К парижской всемирной выставке 1867 года Виктор Гюго выпустил манифест: «К народам Европы». Раньше и более внятно их интересы были выражены французскими делегациями рабочих, первая из которых была откомандирована на лондонскую всемирную выставку 1851 года, вторая, насчитывавшая 750 человек, – на выставку 1862 года. Эта вторая делегация опосредованно имела значение для основания Марксом международной ассоциации рабочих. Фантасмагория капиталистической культуры достигает ослепительного расцвета на всемирной выставке 1867 года. Империя находится в зените мощи. Париж подтверждает свою славу столицы роскоши и моды. Оффенбах задает ритм парижской жизни. Оперетта – ироническая утопия непоколебимого господства капитала.
IV. Луи-Филипп, или Интерьер
La tête…
Sur la table de nuit, comme une renoncule,
Repose.
При Луи-Филиппе на историческую арену выходит приватье, частное лицо. Расширение демократического государственного аппарата совпадает с парламентской коррупцией, организованной Гизо. Под ее сенью господствующий класс делает историю, преследуя свои корыстные интересы. Он развивает железные дороги, чтобы повысить свои дивиденды. Он поддерживает господство Луи-Филиппа, как власть главного рантье. В ходе июльской революции буржуазия достигла целей 1789 года (Маркс).
Для приватье жизненное пространство впервые вступает в конфликт с рабочим местом. Основой жизненного пространства является интерьер. Контора является его дополнением.
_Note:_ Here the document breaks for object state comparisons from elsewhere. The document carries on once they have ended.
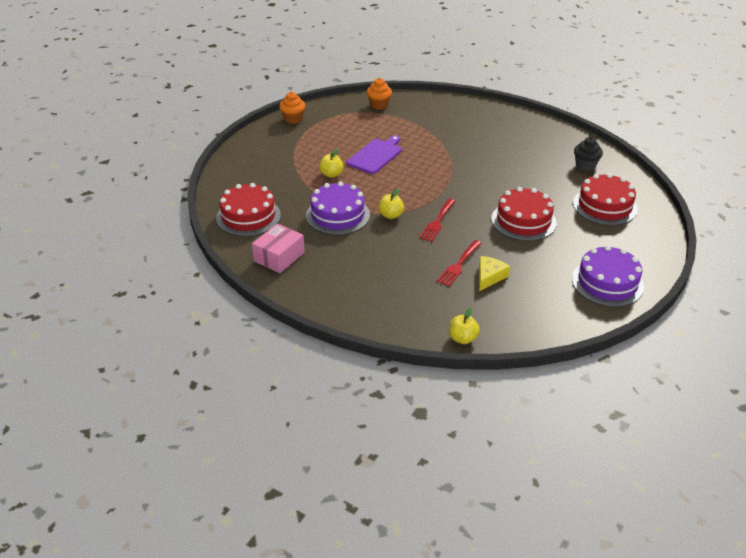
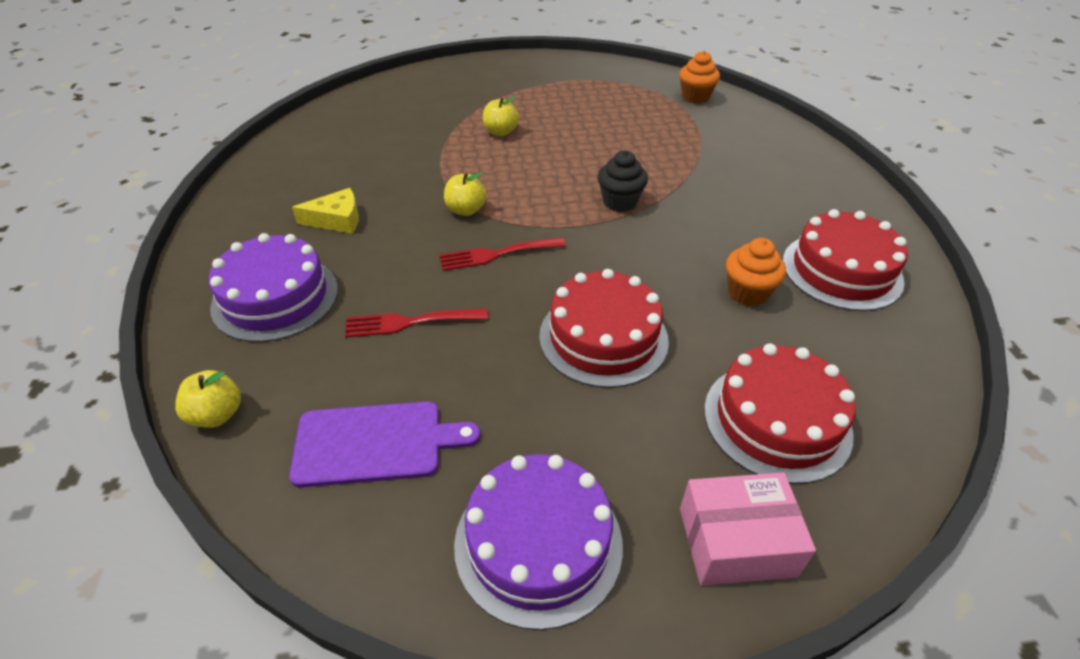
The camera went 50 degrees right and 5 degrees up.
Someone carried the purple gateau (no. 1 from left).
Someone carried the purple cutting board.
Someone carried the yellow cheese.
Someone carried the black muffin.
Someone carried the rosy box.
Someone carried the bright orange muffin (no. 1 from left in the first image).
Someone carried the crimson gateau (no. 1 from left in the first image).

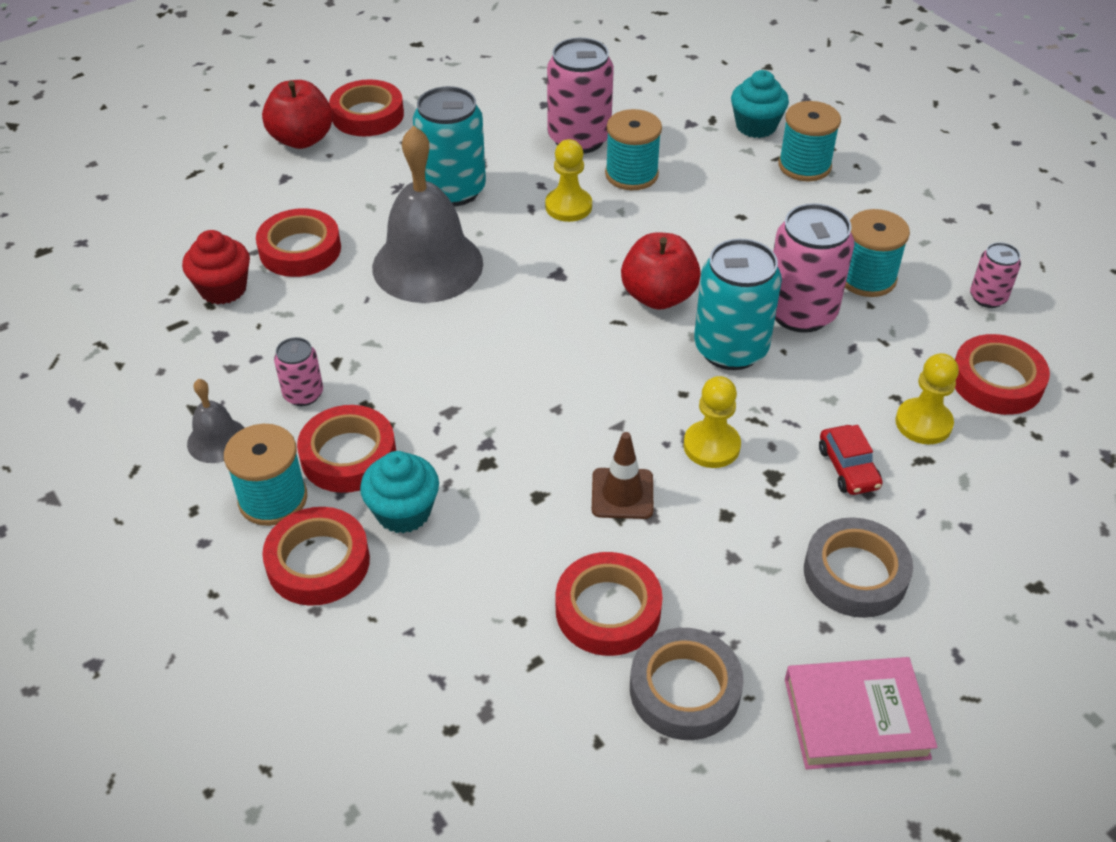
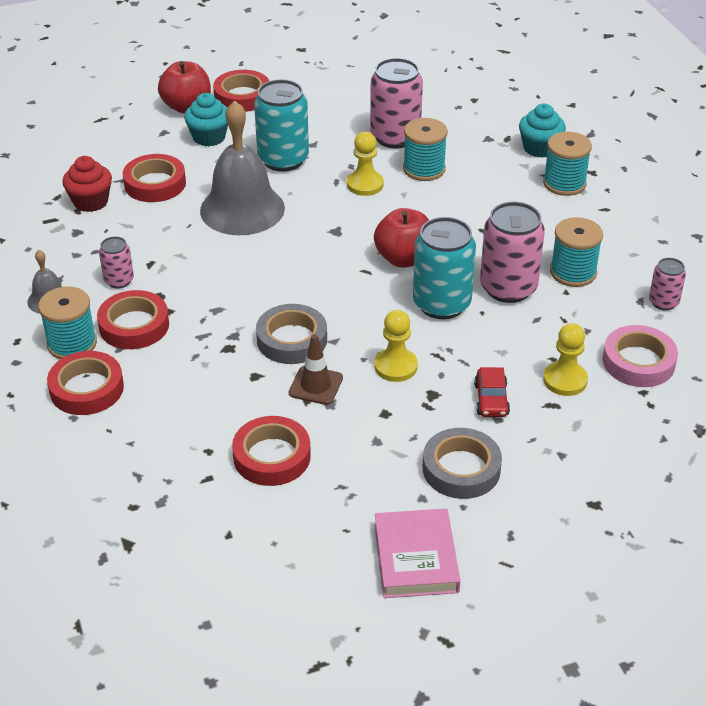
The camera went 15 degrees right and 5 degrees down.
Someone carried the aqua muffin (no. 1 from left).
Someone carried the gray tape (no. 1 from left).
Someone rotated the rosy book by 75 degrees clockwise.
Someone repainted the crimson tape (no. 6 from left), which became the rosy tape.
Приватье, сводящий счеты с реальностью в конторе, требует, чтобы интерьер питал его иллюзии. Эта необходимость оказывается тем более настоятельной, что он не собирается расширить свои деловые соображения до пределов общественных. Создавая свое частное пространство, он уходит и от того, и от другого. Отсюда фантасмагории интерьера. Для привагье это вселенная. Он собирает в нем то, что удалено в пространстве и времени. Его салон – ложа во всемирном театре.
Экскурс о стиле модерн. Потрясение интерьера происходит на рубеже веков в стиле модерн. Впрочем, по своей идеологии он кажется доведением интерьера до совершенства. Просветление одинокой души – вот его цель. Индивидуализм – вот его теория. У ван де Вельде дом оказывается выражением личности. Орнамент в этом доме – то же, что сигнатура у картины. Реальное значение стиля модерн не проявляется в этой идеологии. Он является последней попыткой прорыва искусства, осажденного техникой в его башне из слоновой кости. Он мобилизует все ресурсы проникновенности.
Они находят выражение в медиумическом языке линий, в цветке как символе обнаженной, дикорастущей природы, противостоящей технизированному окружению человека. Новые элементы металлических строительных конструкций, формы балок занимают модерн. Через орнамент он пытается вернуть эти формы в область искусства. Бетон открывает ему новые возможности пластического моделирования в архитектуре. В это время реальный центр тяжести жизненного пространства смещается в бюро. Лишенный реальности создает ее в своем жилище. Итог стиля модерн подводит «Строитель Сольнес»[54]: попытка индивидуума померяться силами с техникой, опираясь на силы своей души, кончается гибелью.